Le chiffre bouscule le débat public : près de 600 médecins quittent chaque année le système de santé marocain pour exercer en Europe, tandis que des centaines d’infirmières choisissent le Canada. Une hémorragie silencieuse qui fragilise l’hôpital public, met sous tension les urgences et compromet la couverture sanitaire, surtout dans les régions éloignées.
Face à cette fuite des talents, les autorités ont ouvert la porte au recrutement de professionnels étrangers dans le privé, secteur en pleine expansion. Mesure de court terme, utile à la continuité des soins, mais insuffisante pour enrayer la dynamique des départs. Les revalorisations salariales n’ont pas, à elles seules, inversé la tendance : le différentiel de rémunération, mais aussi la promesse de conditions de travail stables, de carrières académiques lisibles et d’avantages sociaux pour les familles restent de puissants aimants.
Empêcher administrativement l’exil ? Illusoire et contre-productif. Raccourcir la durée des études de deux ans pour “produire” plus vite de nouveaux médecins ? Solution risquée, contestée par les principaux concernés, et qui ne répond pas à la question centrale : pourquoi partir… et pourquoi rester ?

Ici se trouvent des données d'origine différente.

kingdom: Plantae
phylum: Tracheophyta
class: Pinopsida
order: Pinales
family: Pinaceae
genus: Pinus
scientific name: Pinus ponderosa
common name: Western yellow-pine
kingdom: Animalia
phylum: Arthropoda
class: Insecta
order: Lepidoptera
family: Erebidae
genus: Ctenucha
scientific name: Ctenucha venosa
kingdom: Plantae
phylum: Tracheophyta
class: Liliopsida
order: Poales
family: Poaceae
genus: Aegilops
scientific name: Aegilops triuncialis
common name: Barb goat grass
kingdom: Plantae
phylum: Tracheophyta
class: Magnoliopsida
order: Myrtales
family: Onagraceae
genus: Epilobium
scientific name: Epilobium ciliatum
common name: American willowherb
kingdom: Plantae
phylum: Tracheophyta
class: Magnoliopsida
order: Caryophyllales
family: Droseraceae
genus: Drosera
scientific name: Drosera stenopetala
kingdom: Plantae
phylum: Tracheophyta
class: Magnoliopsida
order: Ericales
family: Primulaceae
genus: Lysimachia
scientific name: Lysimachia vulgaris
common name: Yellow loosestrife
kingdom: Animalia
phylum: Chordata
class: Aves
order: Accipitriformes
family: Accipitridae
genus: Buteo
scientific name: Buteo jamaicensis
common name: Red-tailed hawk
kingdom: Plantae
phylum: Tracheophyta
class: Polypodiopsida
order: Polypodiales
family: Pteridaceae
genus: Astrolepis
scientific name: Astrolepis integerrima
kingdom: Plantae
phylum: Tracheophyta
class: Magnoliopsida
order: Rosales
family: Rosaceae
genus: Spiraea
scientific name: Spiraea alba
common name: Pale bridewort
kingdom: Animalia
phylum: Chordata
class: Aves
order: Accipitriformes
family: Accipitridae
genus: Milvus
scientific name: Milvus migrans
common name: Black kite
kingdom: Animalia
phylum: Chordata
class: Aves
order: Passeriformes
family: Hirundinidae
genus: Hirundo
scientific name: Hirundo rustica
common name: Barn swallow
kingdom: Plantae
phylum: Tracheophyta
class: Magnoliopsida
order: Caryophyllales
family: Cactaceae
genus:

Un plan de rétention à 360°
-
Contrat d’engagement attractif pour jeunes diplômés : salaire de base renforcé, primes de ruralité substantielles (plafonnées mais cumulables), logement de fonction, garde d’enfants, scolarité négociée.
-
Carrières médicales à parcours clairs : titularisation accélérée, passerelles vers la recherche et l’enseignement, temps protégé pour la formation continue, financement de congrès et de fellowships avec clause de retour.
-
Conditions de travail dignes : ratio soignants/patients revu, plateaux techniques fiabilisés, maintenance assurée, couverture du risque médico-légal, soutien psychologique après événements indésirables.
-
Partenariats public–privé sous contrat : vacations rémunérées au public, mutualisation de plateaux dans les provinces, objectifs de service public mesurables (astreintes, consultations sociales).
-
Incitations fiscales ciblées : abattements temporaires pour les installations en zones sous-dotées ; bourses-service (bourse d’internat contre années de service en priorité sanitaire).
-
Mobilités “circulaires” : accords bilatéraux et adhésion au code de l’OMS sur le recrutement éthique ; visas de formation 12–24 mois avec retour garanti, reconnaissance des compétences acquises.
-
Nouvelles compétences & numérique : élargissement encadré du rôle des infirmiers/IPA, télémédecine structurée, réseaux de spécialistes “hub & spoke” pour réduire l’isolement professionnel.
-
Gouvernance & confiance : simplification administrative, évaluation transparente, participation des praticiens aux décisions, lutte visible contre la corruption et les passe-droits.
1) Le « package famille »
La rétention ne peut ignorer la vie hors hôpital. Un package famille – logement de fonction, priorité crèche/école, aide à l’emploi du/de la conjoint(e), facilités de transport – constitue un levier décisif, notamment pour les jeunes praticiens affectés en zones sous-dotées. Offrir un cadre de vie stable réduit la tentation du départ structurel.
2) Sécurité médico-légale
La peur du risque juridique et l’absence d’assurance adaptée pèsent lourd dans la décision d’exil. La mise en place d’une assurance responsabilité médicale nationale, couplée à un fonds d’indemnisation des accidents médicaux et à un accompagnement juridique et psychologique des équipes, diminuerait cette insécurité et professionnaliserait la gestion des risques.
3) Recherche & valorisation universitaire
Fidéliser les profils académiques suppose de créer des chaires hospitalo-universitaires, d’allouer du temps protégé de recherche, et de financer des fellowships avec clause de retour. La reconnaissance scientifique (publications, carrière HU) devient alors un motif de rester, pas de partir.
+ Financement et pilotage : passer du catalogue de mesures aux résultats
Un plan crédible exige un cadre de financement pluriannuel (État, INDH, régions, PPP) et un pilotage par indicateurs : taux de vacance de postes par province, délais de recrutement, fidélisation à 3/5 ans, satisfaction des soignants, accessibilité territoriale. Un tableau de bord public trimestriel, un calendrier en trois vagues (12, 24, 36 mois) et des contrats d’objectifs avec les CHU/CHR sécuriseront l’exécution et la redevabilité.
Retenir un médecin, c’est offrir un projet professionnel et de vie crédible. En combinant reconnaissance, cadre de travail, perspectives de carrière, qualité de vie familiale et pilotage exigeant, le Maroc peut transformer la spirale des départs en mobilité maîtrisée au service du pays.